*** Stored data Section Begins ***
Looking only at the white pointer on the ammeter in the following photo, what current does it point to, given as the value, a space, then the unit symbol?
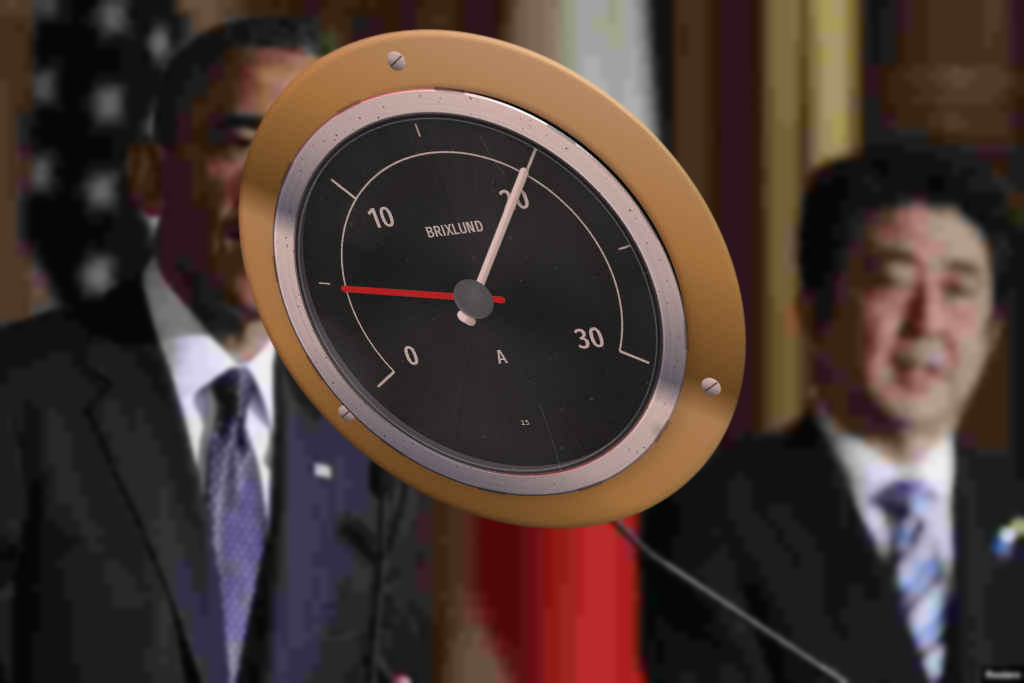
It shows 20 A
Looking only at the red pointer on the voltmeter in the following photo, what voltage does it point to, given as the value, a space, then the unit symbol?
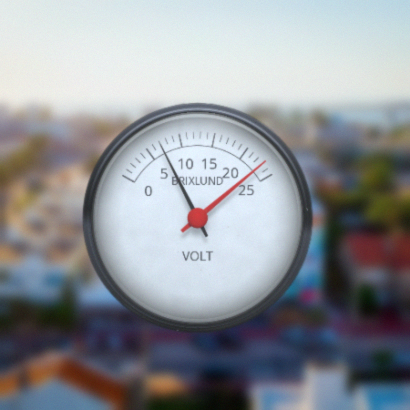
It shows 23 V
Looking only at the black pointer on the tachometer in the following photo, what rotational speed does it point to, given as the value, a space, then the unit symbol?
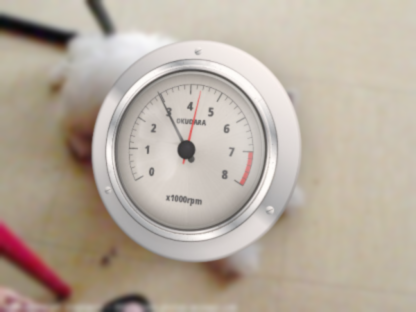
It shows 3000 rpm
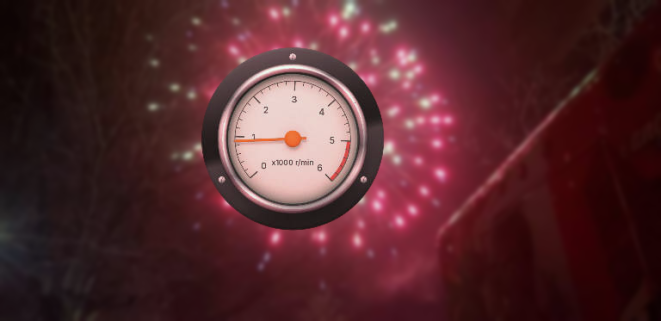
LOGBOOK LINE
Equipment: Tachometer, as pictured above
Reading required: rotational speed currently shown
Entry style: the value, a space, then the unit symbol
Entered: 900 rpm
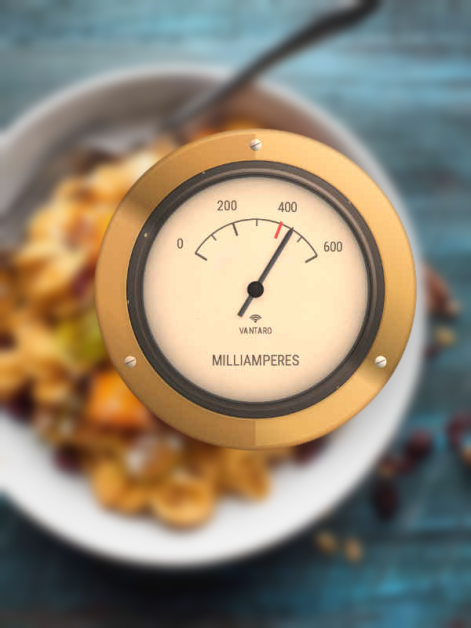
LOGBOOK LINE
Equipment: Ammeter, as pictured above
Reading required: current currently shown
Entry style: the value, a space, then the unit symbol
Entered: 450 mA
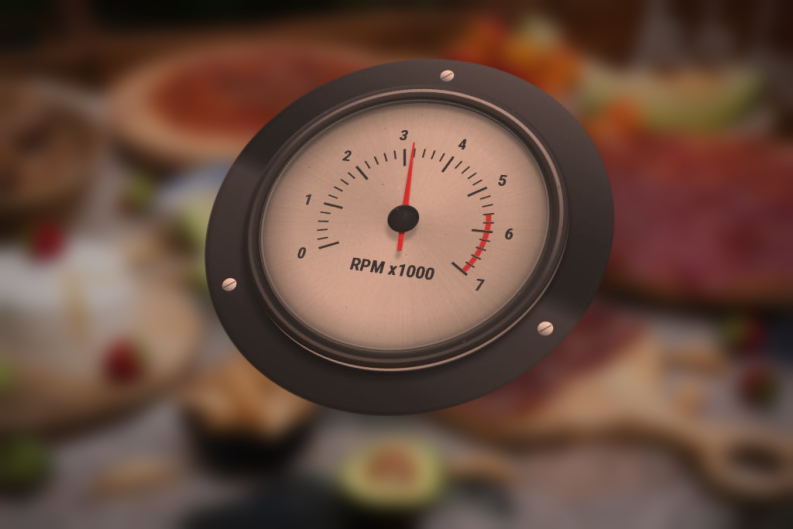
*** Stored data Section Ends ***
> [Directive]:
Copy out the lines of the listing above between the line holding "Looking only at the black" and the line holding "It shows 3000 rpm", inclusive, leaving the pictures out.

> [Solution for this task]:
Looking only at the black pointer on the tachometer in the following photo, what rotational speed does it point to, given as the value, a space, then the unit symbol?
It shows 3000 rpm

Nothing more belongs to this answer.